Google Cloud Storage to Azure Blob Storage transfer¶
Google Cloud Storage and Azure Blob Storage are object stores commonly used for data lakes and file exchange. This guide describes copying objects from GCS into an Azure Blob container.
Install the optional dependency when using this operator:
pip install 'apache-airflow-providers-microsoft-azure[google]'
Prerequisite Tasks¶
To use these operators, you must do a few things:
Create necessary resources using AZURE PORTAL or AZURE CLI.
Install API libraries via pip.
pip install 'apache-airflow[azure]'Detailed information is available Installation of Airflow®
Operator¶
Use GCSToAzureBlobStorageOperator
to list objects under a GCS prefix and upload them to a container using blob_prefix as the base path.

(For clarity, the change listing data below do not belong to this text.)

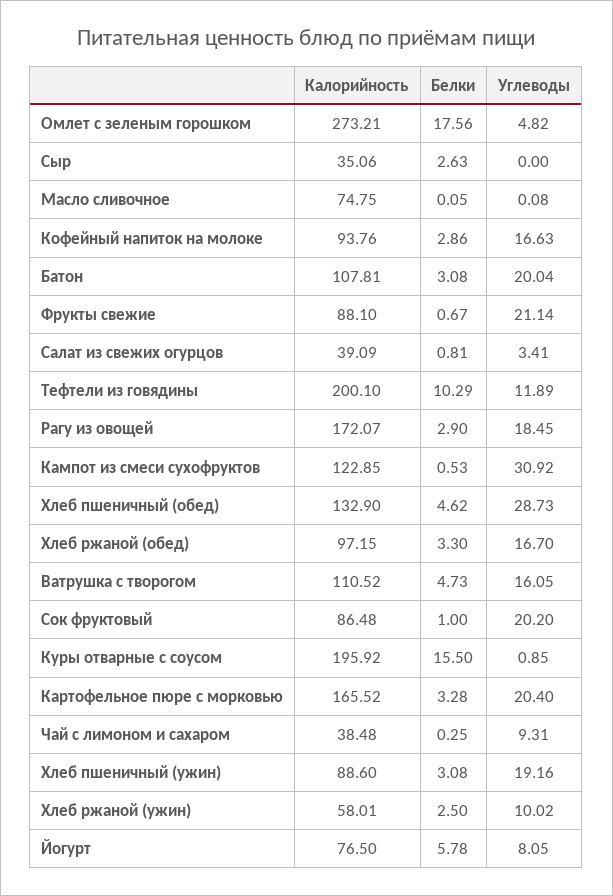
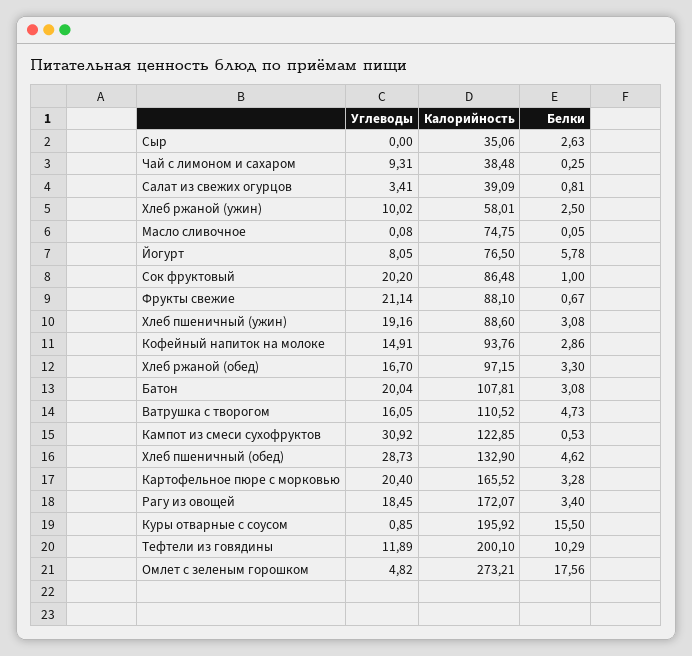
  {
    "Калорийность": {
      "Омлет с зеленым горошком": 273.21,
      "Сыр": 35.06,
      "Масло сливочное": 74.75,
      "Кофейный напиток на молоке": 93.76,
      "Батон": 107.81,
      "Фрукты свежие": 88.1,
      "Салат из свежих огурцов": 39.09,
      "Тефтели из говядины": 200.1,
      "Рагу из овощей": 172.07,
      "Кампот из смеси сухофруктов": 122.85,
      "Хлеб пшеничный (обед)": 132.9,
      "Хлеб ржаной (обед)": 97.15,
      "Ватрушка с творогом": 110.52,
      "Сок фруктовый": 86.48,
      "Куры отварные с соусом": 195.92,
      "Картофельное пюре с морковью": 165.52,
      "Чай с лимоном и сахаром": 38.48,
      "Хлеб пшеничный (ужин)": 88.6,
      "Хлеб ржаной (ужин)": 58.01,
      "Йогурт": 76.5
    },
    "Белки": {
      "Омлет с зеленым горошком": 17.56,
      "Сыр": 2.63,
      "Масло сливочное": 0.05,
      "Кофейный напиток на молоке": 2.86,
      "Батон": 3.08,
      "Фрукты свежие": 0.67,
      "Салат из свежих огурцов": 0.81,
      "Тефтели из говядины": 10.29,
-     "Рагу из овощей": 2.9,
+     "Рагу из овощей": 3.4,
      "Кампот из смеси сухофруктов": 0.53,
      "Хлеб пшеничный (обед)": 4.62,
      "Хлеб ржаной (обед)": 3.3,
      "Ватрушка с творогом": 4.73,
      "Сок фруктовый": 1,
      "Куры отварные с соусом": 15.5,
      "Картофельное пюре с морковью": 3.28,
      "Чай с лимоном и сахаром": 0.25,
      "Хлеб пшеничный (ужин)": 3.08,
      "Хлеб ржаной (ужин)": 2.5,
      "Йогурт": 5.78
    },
    "Углеводы": {
      "Омлет с зеленым горошком": 4.82,
      "Сыр": 0,
      "Масло сливочное": 0.08,
-     "Кофейный напиток на молоке": 16.63,
+     "Кофейный напиток на молоке": 14.91,
      "Батон": 20.04,
      "Фрукты свежие": 21.14,
      "Салат из свежих огурцов": 3.41,
      "Тефтели из говядины": 11.89,
      "Рагу из овощей": 18.45,
      "Кампот из смеси сухофруктов": 30.92,
      "Хлеб пшеничный (обед)": 28.73,
      "Хлеб ржаной (обед)": 16.7,
      "Ватрушка с творогом": 16.05,
      "Сок фруктовый": 20.2,
      "Куры отварные с соусом": 0.85,
      "Картофельное пюре с морковью": 20.4,
      "Чай с лимоном и сахаром": 9.31,
      "Хлеб пшеничный (ужин)": 19.16,
      "Хлеб ржаной (ужин)": 10.02,
      "Йогурт": 8.05
    }
  }

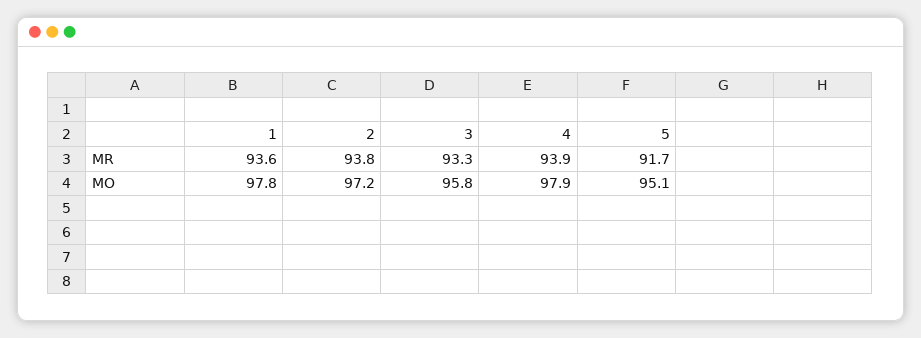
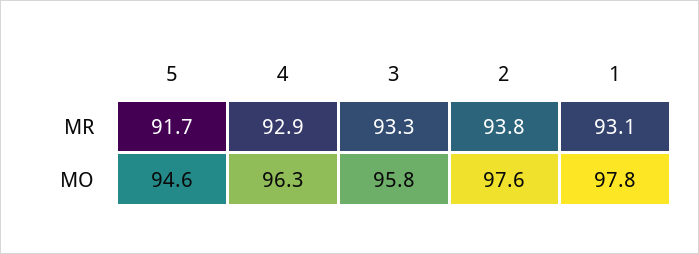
  {
    "1": {
-     "MR": 93.6,
+     "MR": 93.1,
      "MO": 97.8
    },
    "2": {
      "MR": 93.8,
-     "MO": 97.2
+     "MO": 97.6
    },
    "3": {
      "MR": 93.3,
      "MO": 95.8
    },
    "4": {
-     "MR": 93.9,
+     "MR": 92.9,
-     "MO": 97.9
+     "MO": 96.3
    },
    "5": {
      "MR": 91.7,
-     "MO": 95.1
+     "MO": 94.6
    }
  }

Use keep_directory_structure and flatten_structure the same way as
GCSToS3Operator (flatten_structure wins when both apply).
Object keys ending with / (GCS console folder markers) are not copied.
Example:
copy_gcs_to_azure = GCSToAzureBlobStorageOperator(
task_id="gcs_to_azure_blob",
gcs_bucket="my-gcs-bucket",
prefix="exports/daily/",
container_name="my-container",
blob_prefix="imports/daily",
gcp_conn_id="google_cloud_default",
wasb_conn_id="wasb_default",
replace=True,
)